Extreme straining, either for diarrhea or urine. This is very important for Mercurius patients.

These are the most major remedies for acute cases. If you see chronic cystitis, you usually have to go with different remedies and you’ll probably need to have a good homeopath on hand to help.

How To Give The Remedies

Homeopathic remedies will usually come in pellet form. You’ll want to look for a 30C potency in the above remedies.

To prepare your remedy, take about 3 pellets and fold them in a notecard. Crush them to powder and add to ½ cup purified water in a glass. This probably makes about 100 doses. Stir it for about 30 seconds.

For dosing, you’re giving a “dribble” off of a spoon, or about a cc from a syringe. All you want to do is wet the mucous membranes of the mouth.

If your dog is suffering a really intense attack, repeat the chosen remedy every 15 minutes for a total of 3 doses.

For less acute/intense states, maybe repeat 3 times, half an hour apart, or 3 times, given an hour apart if it’s even less intense than that. Basically, you just want to stack up a few doses to give your dog a “push.”

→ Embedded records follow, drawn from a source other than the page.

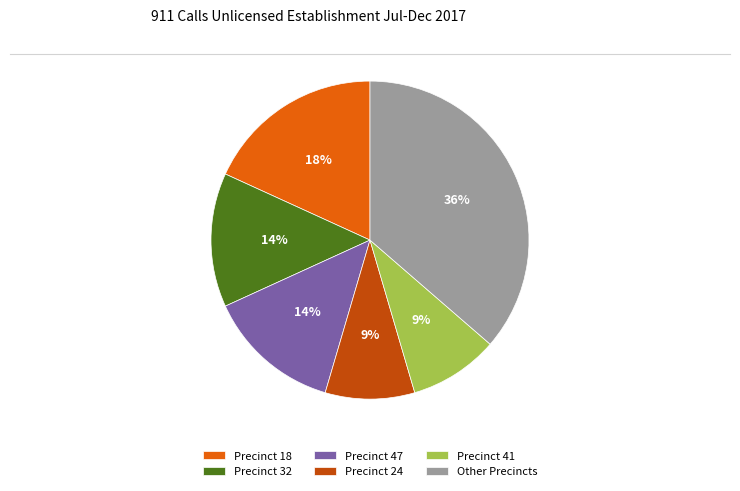

The Precinct 18 slice represents 18% of the pie. True or false?

True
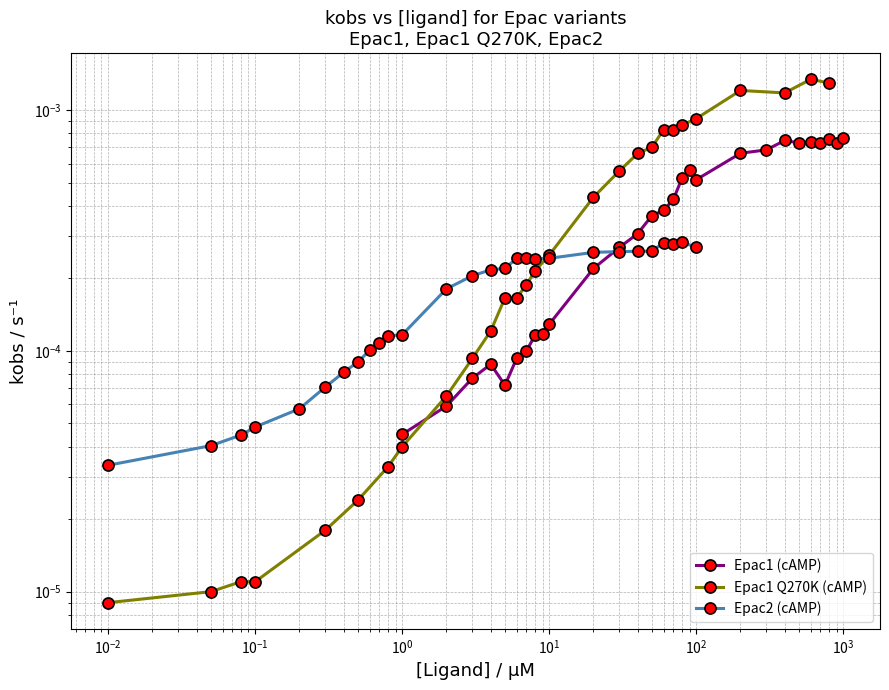

List the series in order of their overall mean, highest first.

Epac1 Q270K (cAMP), Epac1 (cAMP), Epac2 (cAMP)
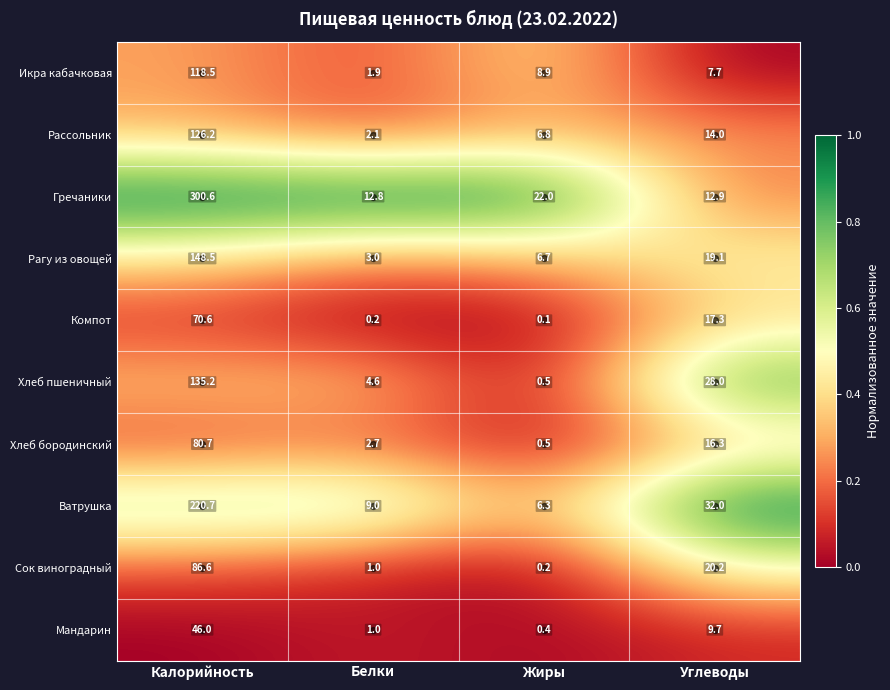

What is the difference between the maximum and minimum values in the Сок виноградный series?

86.4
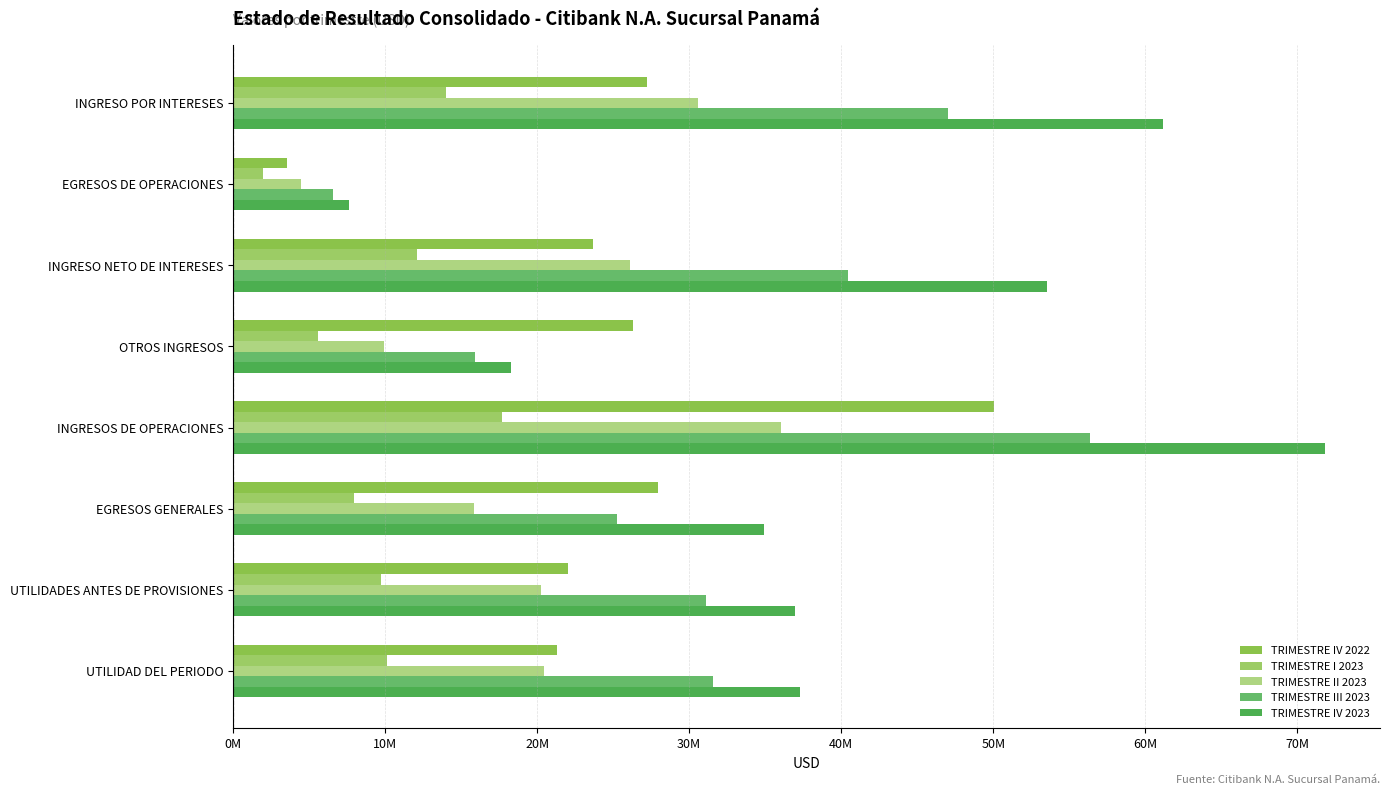

What are all the series names shown in the legend?

TRIMESTRE IV 2022, TRIMESTRE I 2023, TRIMESTRE II 2023, TRIMESTRE III 2023, TRIMESTRE IV 2023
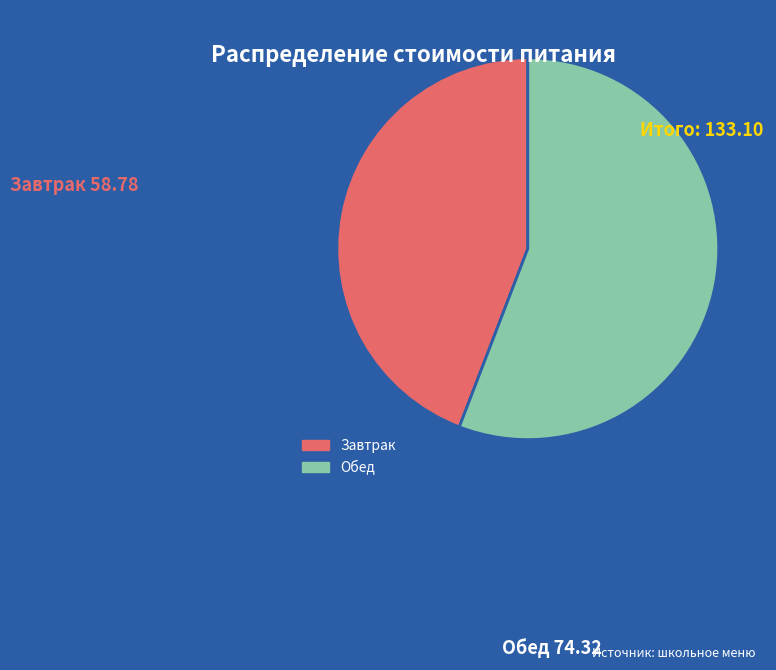

Is Завтрак the majority of the pie?

No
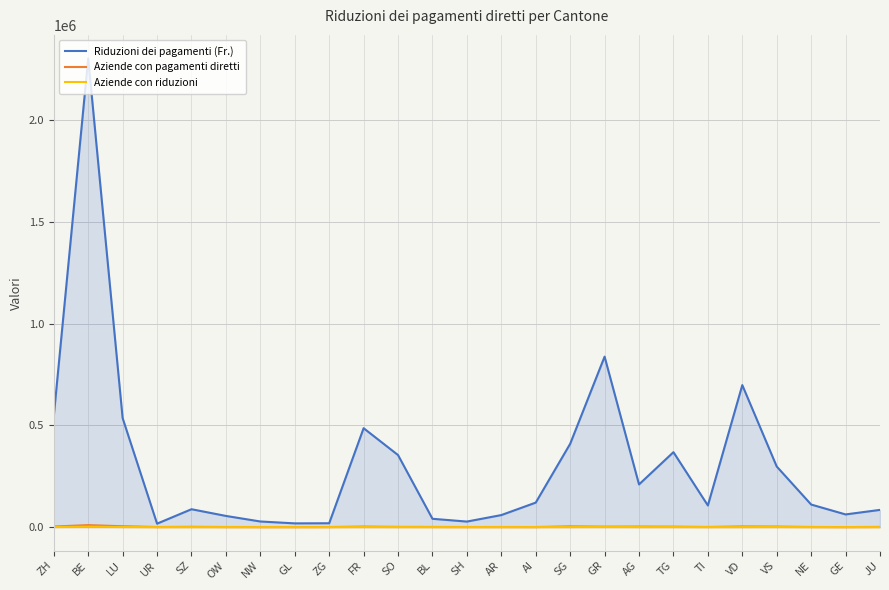

What is the highest value of the Aziende con pagamenti diretti series?

9892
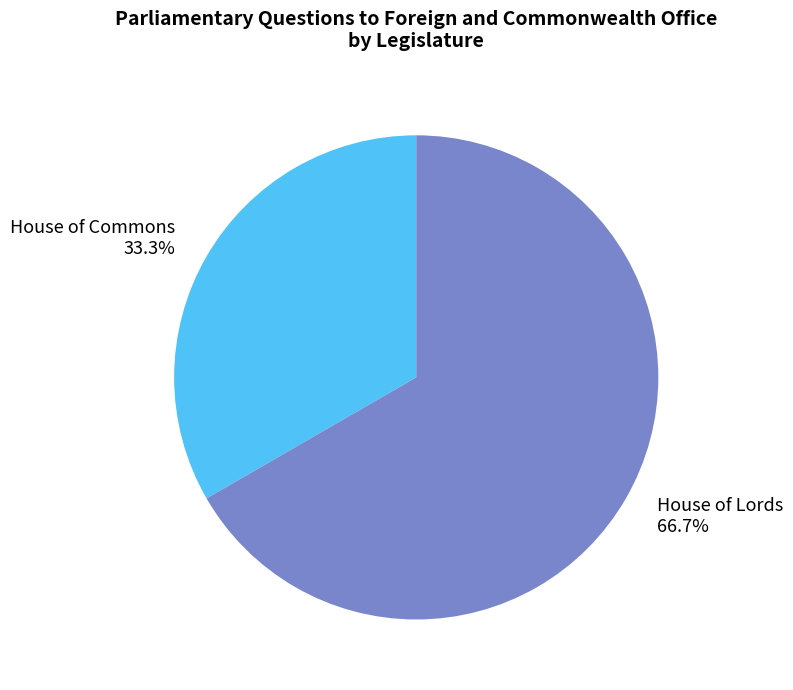

How many segments does this pie chart have?

2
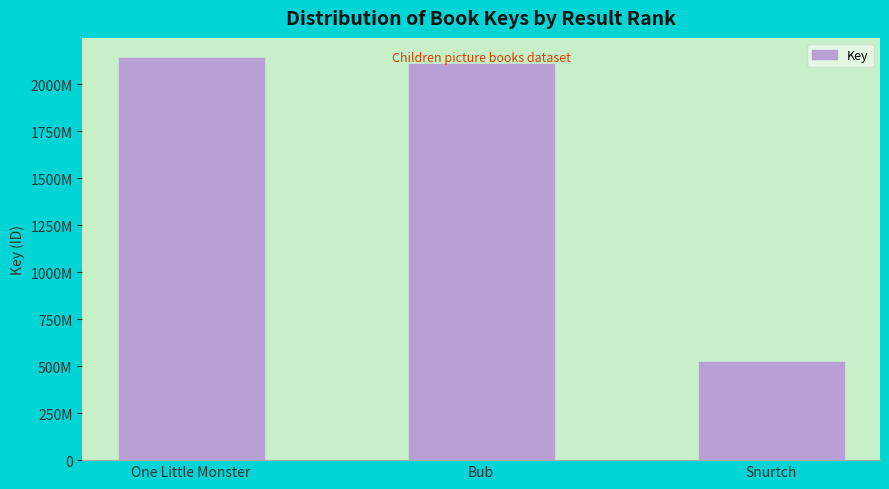

What is the average value?

1590303158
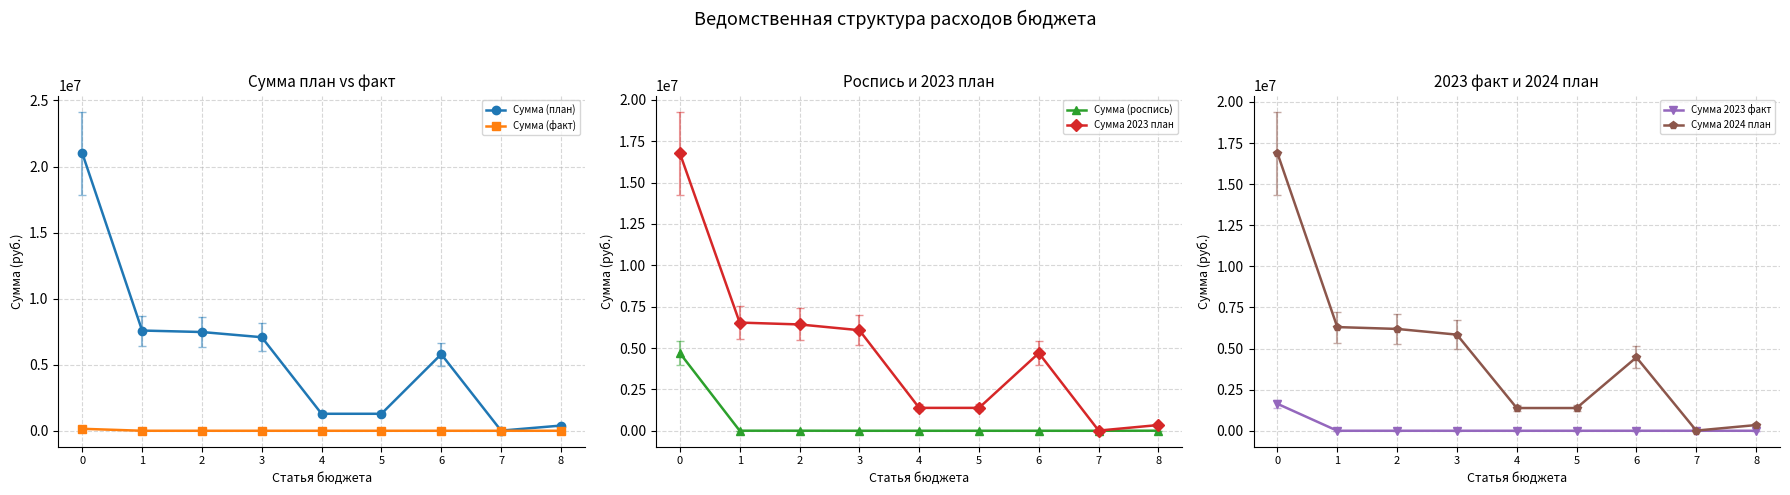

At which label does Сумма 2023 факт reach its minimum?

1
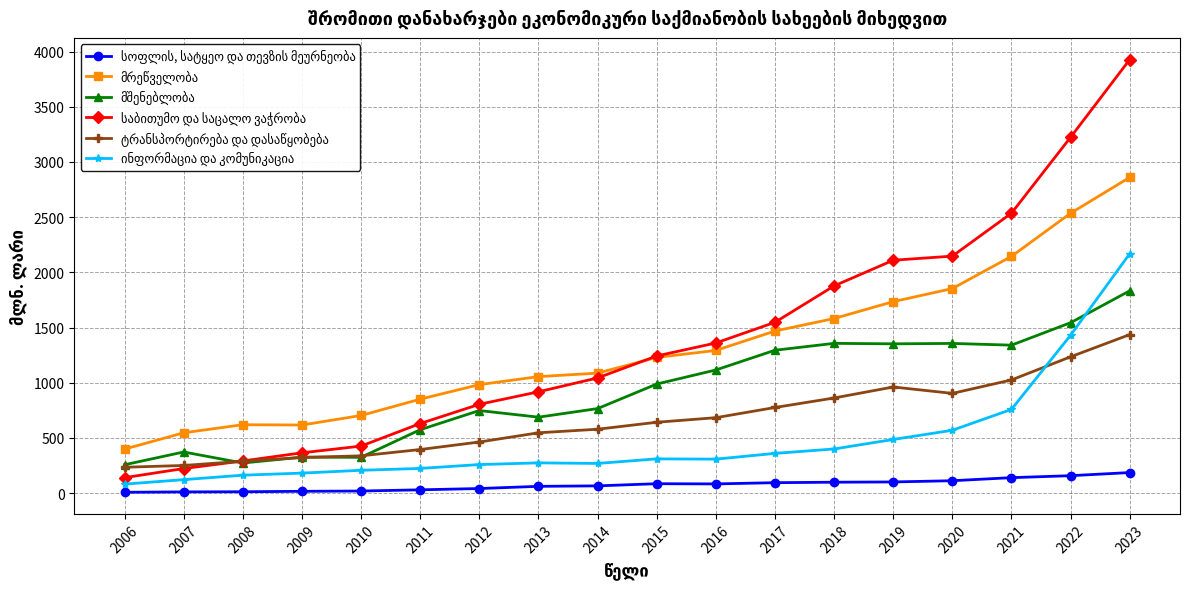

What is the difference between the highest and lowest values at 2017?

1453.3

After you’ve dosed 3 times, stay back and watch for an hour or so. If the symptoms subside, you’re probably good. Naps are a good response, especially if followed by a lot of urine later on with no issues.

Store the remaining mixture at room temperature on the counter, covered with a napkin, and just keep your eye on your dog. If the symptom returns, stir it up and give her another dribble.

It’s important to know what with homeopathy, every dog gets the same dose. It doesn’t matter if you have a Great Dane or a Doxie. What’s most important is the potency you choose (in this case, 30C), and how often you give the remedy.

So there’s a quick guide to treating UTIs at home, without drugs. You’ll do best to work with your holistic vet on this, but with a properly chosen remedy, there’s often no need to reach for those antibiotics.